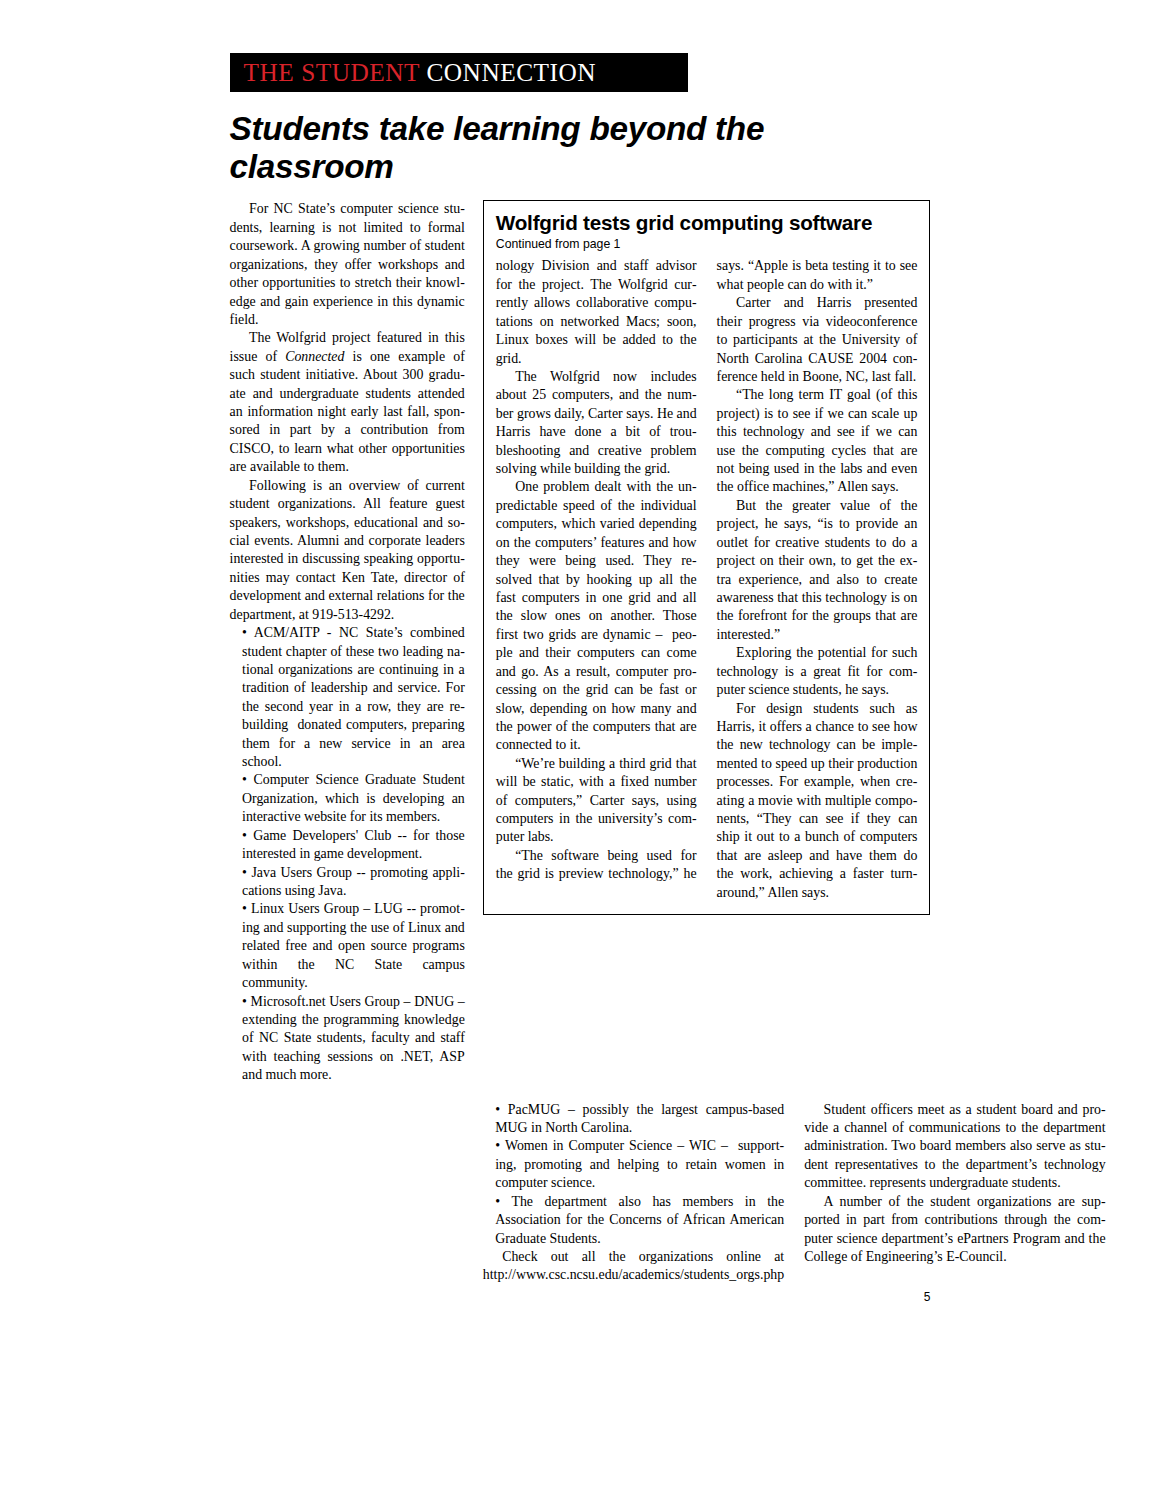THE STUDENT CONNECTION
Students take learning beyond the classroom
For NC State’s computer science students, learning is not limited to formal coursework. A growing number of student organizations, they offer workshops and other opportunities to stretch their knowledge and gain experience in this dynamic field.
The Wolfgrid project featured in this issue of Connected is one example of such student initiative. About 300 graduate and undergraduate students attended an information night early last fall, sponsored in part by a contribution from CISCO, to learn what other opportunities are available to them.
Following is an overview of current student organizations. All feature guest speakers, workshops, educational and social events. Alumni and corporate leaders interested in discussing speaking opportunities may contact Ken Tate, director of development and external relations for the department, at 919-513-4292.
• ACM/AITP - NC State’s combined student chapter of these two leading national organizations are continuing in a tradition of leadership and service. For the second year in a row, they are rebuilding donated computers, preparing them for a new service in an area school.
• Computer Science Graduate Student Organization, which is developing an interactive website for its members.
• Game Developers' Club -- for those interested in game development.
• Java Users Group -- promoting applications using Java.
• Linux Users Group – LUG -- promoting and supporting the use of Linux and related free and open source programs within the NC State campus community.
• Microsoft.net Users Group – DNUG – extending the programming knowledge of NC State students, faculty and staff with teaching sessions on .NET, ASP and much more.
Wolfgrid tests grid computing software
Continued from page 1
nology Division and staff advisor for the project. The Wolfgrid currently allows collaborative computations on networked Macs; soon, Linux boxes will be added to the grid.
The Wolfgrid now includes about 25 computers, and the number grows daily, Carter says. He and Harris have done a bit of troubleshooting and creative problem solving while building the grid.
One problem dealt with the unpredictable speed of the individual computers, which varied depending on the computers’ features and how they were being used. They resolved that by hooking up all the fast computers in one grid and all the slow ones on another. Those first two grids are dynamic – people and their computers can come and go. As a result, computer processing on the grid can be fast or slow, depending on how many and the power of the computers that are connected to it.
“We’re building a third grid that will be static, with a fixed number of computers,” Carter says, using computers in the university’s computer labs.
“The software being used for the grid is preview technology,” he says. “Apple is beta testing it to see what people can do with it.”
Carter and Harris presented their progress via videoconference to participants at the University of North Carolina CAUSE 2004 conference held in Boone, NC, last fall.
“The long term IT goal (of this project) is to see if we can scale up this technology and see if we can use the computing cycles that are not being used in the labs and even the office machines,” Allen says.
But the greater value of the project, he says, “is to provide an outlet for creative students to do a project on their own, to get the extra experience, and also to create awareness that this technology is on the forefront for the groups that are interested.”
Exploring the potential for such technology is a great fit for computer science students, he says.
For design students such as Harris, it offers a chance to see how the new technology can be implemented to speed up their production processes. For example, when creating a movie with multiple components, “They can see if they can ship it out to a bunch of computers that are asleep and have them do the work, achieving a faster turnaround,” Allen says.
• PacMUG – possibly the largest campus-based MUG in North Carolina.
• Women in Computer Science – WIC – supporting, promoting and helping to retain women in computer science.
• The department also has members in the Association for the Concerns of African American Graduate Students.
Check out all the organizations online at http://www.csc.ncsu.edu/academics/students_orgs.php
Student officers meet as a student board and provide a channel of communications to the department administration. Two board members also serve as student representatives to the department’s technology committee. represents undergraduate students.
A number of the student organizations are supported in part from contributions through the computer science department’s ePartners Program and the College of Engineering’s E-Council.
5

::::::

*Your assignment*:
The required result is the entries above, printed exactly from the first line through the line with "an area school.", pictures excluded.

*Output below*:
THE STUDENT CONNECTION
Students take learning beyond the classroom
For NC State’s computer science students, learning is not limited to formal coursework. A growing number of student organizations, they offer workshops and other opportunities to stretch their knowledge and gain experience in this dynamic field.
The Wolfgrid project featured in this issue of Connected is one example of such student initiative. About 300 graduate and undergraduate students attended an information night early last fall, sponsored in part by a contribution from CISCO, to learn what other opportunities are available to them.
Following is an overview of current student organizations. All feature guest speakers, workshops, educational and social events. Alumni and corporate leaders interested in discussing speaking opportunities may contact Ken Tate, director of development and external relations for the department, at 919-513-4292.
• ACM/AITP - NC State’s combined student chapter of these two leading national organizations are continuing in a tradition of leadership and service. For the second year in a row, they are rebuilding donated computers, preparing them for a new service in an area school.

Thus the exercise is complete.